Gizmologi
Situs Berita Gadget dan Teknologi Indonesia

NVIDIA Akuisisi Arm dari SoftBank, Gelontorkan Dana Rp598 Triliun

0 1.291

Ketika sebuah perusahaan teknologi multinasional perakit chip grafis atau GPU terkemuka mencoba mengakuisisi salah satu perakit chipset yang hampir digunakan di seluruh smartphone maupun perangkat elektronik lainnya di dunia. Hal tersebut baru saja terjadi secara resmi pada hari Minggu (13/9), dimana NVIDIA telah mengakuisisi Arm senilai USD 40 miliar.

Setelah menjadi spekulasi beberapa minggu belakangan, NVIDIA mengumumkan akuisisi tersebut lewat sebuah postingan di situs resminya, membeli Arm Holdings dari SoftBank Group Corp. (SBG) dan SoftBank Vision Fund (atau tergabung dalam “SoftBank”). Transaksi tersebut akan segera diselesaikan dalam waktu dekat, dan diharapkan dapat mendatangkan keuntungan yang mutual untuk kedua pihak.

Dengan keunggulan platform komputasi kecerdasan buatan yang dimiliki NVIDIA, serta pertumbuhan ekosistem Arm yang sangat cepat, keduanya dinilai dapat menghasilkan sebuah perusahaan komputasi yang unggul di era artificial intelligence (AI), mengakselerasi perkembangan inovasi sembari menambah pasar yang semakin luas serta berkembang dengan sangat cepat.

Baca juga: 10 Tren Teknologi 2020 Versi Alibaba: AI, IoT dan 5G Berkembang Pesat

NVIDIA dan Arm Siap Kembangkan Teknologi AI Bersama

Jensen Huang
Founder & CEO NVIDIA, Jensen Huang.

Founder dan CEO NVIDIA, Jensen Huang mengatakan jika AI adalah kekuatan teknologi paling tinggi saat ini, telah meluncurkan gelombang komputasi baru. “Di tahun-tahun mendatang, triliunan komputer yang menjalankan AI akan menciptakan IoT baru, yang ribuan kali lebih besar daripada Internet-of-People saat ini.
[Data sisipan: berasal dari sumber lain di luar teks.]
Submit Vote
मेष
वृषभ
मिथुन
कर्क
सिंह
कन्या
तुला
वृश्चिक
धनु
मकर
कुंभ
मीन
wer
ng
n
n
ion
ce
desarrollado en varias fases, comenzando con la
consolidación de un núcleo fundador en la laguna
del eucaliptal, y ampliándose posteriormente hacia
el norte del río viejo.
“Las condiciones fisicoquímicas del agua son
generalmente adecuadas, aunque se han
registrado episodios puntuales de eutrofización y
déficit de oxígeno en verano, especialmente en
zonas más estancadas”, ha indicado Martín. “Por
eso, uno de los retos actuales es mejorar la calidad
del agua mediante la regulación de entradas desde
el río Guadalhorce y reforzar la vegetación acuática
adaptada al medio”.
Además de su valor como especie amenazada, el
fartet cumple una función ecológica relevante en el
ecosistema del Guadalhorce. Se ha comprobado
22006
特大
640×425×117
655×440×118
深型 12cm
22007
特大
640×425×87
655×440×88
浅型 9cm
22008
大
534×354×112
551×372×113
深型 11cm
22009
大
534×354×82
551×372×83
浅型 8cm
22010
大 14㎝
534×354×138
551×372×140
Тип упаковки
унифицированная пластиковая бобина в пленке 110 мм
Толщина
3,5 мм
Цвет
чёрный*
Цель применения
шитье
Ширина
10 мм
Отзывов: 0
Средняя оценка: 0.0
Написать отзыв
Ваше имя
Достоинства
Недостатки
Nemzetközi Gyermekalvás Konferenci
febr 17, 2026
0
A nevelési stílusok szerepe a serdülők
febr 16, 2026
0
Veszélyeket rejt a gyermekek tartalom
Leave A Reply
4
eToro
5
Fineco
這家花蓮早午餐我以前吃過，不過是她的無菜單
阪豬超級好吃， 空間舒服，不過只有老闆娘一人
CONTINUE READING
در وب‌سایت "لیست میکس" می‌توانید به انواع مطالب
Kombinasi kami akan ciptakan perusahaan yang diposisikan secara luar biasa untuk era AI.”

Jensen juga mengapresiasi tim di Arm yang telah membangun perusahaan luar biasa, telah berkontribusi pada hampir semua pasar teknologi di dunia. Menyatukan komputasi AI milik NVIDIA dengan ekosistem luas CPU Arm, keduanya dapat memajukan komputasi dari cloud, smartphone, PC, mobil tanpa pengemudi dan robotika, memperluas komputasi AI di dunia.

Selain NVIDIA, SoftBank juga tentunya meraup keuntungan yang besar, berhasil mendapatkan profit setidaknya kurang lebih 8 miliar dolar. Profit tersebut didapatkan hanya dalam kurun waktu empat tahun saja, setelah mengakuisisi ARM di tahun 2016 senilai 32 miliar dolar. SoftBank pun masih akan menjadi pemegang saham, meski dikabarkan tak lebih dari 10%.

Membutuhkan Waktu Lebih dari Satu Tahun

Arm NVIDIA

Proses akuisisi tentunya akan berjalan secara bertahap. Pihak SotBank bakal menerima 2 miliar dolar untuk penandatanganan kontrak. Setelah itu, NVIDIA akan berikan dana cash senilai 10 miliar dolar, dan sisa 21,5 miliar dolar dalam bentuk saham saat penutupan akuisisi. Juga termasuk kompensasi ekuitas senilai 1,5 miliar dolar untuk karyawan Arm saat ini, yang jumlahnya lebih dari 6.000 orang.

Karena strukturnya yang kompleks, proses ini diperkirakan akan selesai dalam waktu kurang lebih 1,5 tahun, termasuk dengan penyelesaian regulasi dan persetujuan lainnya. Wajar saja, lisensi maupun teknologi dari Arm banyak digunakan oleh brand lain, sebut saja Apple, Samsung, Huawei dan Qualcomm yang gunakan Arm untuk CPU di chipset-nya.

Arm akan tetap berpusat di Cambridge, UK. Namun NVIDIA bakal mengekspansi lokasi pusat tersebut dengan membantu fasilitas riset AI kelas dunia. Dengan fasilitas baru tersebut, NVIDIA dan Arm akan mendukung perkembangan berbagai macam lini, termasuk kesehatan (healthcare), sains, robotika, kendaraan tanpa kemudi dan lainnya.